(Chart analysis data)
------------------------------

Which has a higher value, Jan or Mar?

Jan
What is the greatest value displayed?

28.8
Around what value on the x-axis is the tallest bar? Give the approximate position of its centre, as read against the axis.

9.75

------------------------------

Activity: Please write out the listing above again, line for line, without changing anything.

Result of the task:
Which has a higher value, Jan or Mar?

Jan
What is the greatest value displayed?

28.8
Around what value on the x-axis is the tallest bar? Give the approximate position of its centre, as read against the axis.

9.75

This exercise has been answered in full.